TASK INSTRUCTIONS ::
1. In the study summary on the rogRFP2 redox sensor, what strategy was used to engineer the sensor?
2. Write the next lines of the study summary on the rogRFP2 redox sensor, starting after its final line.

GIVEN TEXT ::
'''

Purpose of the Study:

  • To develop a second-generation, genetically encoded, excitation ratiometric redox-sensitive fluorescent protein sensor (rogRFP2) with improved red emission for quantitative live-cell imaging.
  • To utilize rogRFP2 to investigate activity-dependent redox changes in individual neurons and their subcellular compartments.

Main Methods:

  • Engineering of a second-generation red-shifted redox-sensitive fluorescent protein sensor (rogRFP2) using a Förster resonance energy transfer relay strategy.
  • Quantitative live-cell imaging of cultured neurons using rogRFP2 to measure compartment-specific redox dynamics.
  • Ratiometric one- and two-photon redox imaging in rat brain slices and Drosophila retinas.

Main Results:

  • Observed an anticorrelation between mitochondrial oxidation and cytosolic reduction in response to neuronal activity.

'''

SOURCE MATERIAL ::
'''

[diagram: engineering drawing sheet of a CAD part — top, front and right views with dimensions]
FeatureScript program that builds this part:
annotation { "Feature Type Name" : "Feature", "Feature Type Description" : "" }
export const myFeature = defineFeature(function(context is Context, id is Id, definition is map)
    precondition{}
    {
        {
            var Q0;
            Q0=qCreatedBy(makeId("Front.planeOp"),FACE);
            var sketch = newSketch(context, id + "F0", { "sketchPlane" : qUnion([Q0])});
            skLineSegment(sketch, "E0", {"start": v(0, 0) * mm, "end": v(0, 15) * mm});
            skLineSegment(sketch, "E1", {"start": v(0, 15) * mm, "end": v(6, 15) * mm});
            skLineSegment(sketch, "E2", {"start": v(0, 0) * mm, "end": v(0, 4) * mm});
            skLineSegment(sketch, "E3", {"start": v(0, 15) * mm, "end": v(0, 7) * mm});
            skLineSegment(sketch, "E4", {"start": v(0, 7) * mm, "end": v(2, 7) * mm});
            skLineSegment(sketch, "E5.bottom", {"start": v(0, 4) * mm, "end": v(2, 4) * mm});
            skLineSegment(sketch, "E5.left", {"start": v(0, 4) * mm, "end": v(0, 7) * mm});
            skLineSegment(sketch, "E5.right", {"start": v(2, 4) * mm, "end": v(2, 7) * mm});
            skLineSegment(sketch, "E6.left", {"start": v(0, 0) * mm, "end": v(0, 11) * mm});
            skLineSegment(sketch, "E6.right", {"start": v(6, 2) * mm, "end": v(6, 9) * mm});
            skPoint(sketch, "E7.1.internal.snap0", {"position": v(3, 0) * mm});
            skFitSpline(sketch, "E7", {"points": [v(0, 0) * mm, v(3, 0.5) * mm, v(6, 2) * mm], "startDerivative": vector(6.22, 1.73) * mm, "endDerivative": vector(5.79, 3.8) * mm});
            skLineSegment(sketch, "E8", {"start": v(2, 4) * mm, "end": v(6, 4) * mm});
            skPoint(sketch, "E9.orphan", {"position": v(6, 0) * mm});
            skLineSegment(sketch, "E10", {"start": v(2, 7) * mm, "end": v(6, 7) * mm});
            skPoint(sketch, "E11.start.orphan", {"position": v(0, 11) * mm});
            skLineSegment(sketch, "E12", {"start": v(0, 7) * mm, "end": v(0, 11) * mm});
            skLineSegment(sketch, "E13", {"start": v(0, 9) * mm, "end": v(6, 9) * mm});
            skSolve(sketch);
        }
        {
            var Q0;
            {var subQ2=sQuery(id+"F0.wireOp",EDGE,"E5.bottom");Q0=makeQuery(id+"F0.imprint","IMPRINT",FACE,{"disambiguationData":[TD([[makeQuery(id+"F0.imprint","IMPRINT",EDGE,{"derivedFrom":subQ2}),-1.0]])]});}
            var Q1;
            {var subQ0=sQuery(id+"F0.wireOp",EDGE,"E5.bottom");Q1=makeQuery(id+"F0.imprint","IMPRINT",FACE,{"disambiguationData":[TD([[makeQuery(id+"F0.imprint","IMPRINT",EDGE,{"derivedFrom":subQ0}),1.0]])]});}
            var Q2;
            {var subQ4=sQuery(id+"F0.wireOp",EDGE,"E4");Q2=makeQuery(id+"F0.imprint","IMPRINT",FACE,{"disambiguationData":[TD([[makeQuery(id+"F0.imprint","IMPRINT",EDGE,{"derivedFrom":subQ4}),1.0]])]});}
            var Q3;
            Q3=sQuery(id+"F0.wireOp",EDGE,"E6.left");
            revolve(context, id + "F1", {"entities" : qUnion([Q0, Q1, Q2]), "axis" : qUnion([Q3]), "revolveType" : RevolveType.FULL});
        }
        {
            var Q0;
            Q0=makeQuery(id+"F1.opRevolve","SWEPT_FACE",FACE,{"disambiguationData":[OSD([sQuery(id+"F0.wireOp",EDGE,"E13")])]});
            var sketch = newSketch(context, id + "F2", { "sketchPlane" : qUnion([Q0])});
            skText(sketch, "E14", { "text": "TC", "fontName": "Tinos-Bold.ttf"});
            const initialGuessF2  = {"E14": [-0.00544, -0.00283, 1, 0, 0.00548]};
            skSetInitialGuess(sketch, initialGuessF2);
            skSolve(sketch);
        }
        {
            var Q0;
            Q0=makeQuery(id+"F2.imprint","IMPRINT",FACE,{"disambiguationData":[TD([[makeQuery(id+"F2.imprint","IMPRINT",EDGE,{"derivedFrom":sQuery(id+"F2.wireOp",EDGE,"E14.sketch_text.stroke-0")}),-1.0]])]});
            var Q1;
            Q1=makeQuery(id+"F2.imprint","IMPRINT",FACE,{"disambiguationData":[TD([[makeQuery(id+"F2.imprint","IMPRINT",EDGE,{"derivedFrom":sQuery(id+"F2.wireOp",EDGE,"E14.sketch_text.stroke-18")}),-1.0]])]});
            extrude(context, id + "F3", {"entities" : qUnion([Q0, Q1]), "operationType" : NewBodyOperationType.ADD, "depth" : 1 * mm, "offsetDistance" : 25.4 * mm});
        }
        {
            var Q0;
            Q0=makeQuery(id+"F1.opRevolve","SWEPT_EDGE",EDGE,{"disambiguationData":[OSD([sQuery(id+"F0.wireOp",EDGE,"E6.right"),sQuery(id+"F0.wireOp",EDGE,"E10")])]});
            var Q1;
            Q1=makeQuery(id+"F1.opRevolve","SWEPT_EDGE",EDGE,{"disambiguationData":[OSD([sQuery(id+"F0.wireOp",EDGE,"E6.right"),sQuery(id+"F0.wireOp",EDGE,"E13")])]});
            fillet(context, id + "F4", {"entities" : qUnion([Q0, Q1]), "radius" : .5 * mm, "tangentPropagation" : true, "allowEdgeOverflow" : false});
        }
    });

'''

ANSWERS FOR THE EXERCISE ::
1. A Förster resonance energy transfer relay strategy.

2.
  • Demonstrated that this redox behavior is dependent on Complex I activity in the mitochondrial electron transport chain.
  • Showed that cocultured astrocytes can modulate these activity-dependent redox changes.
  • Validated rogRFP2 for ratiometric redox imaging in brain slices and fly retinas.

Conclusions:

  • The novel rogRFP2 sensor enables quantitative, compartment-specific redox imaging in live cells, brain slices, and fly retinas.
  • This tool provides new insights into the relationship between neuronal activity and subcellular redox changes.
  • rogRFP2 is a powerful tool for advancing redox biology research in vitro and in vivo across model organisms.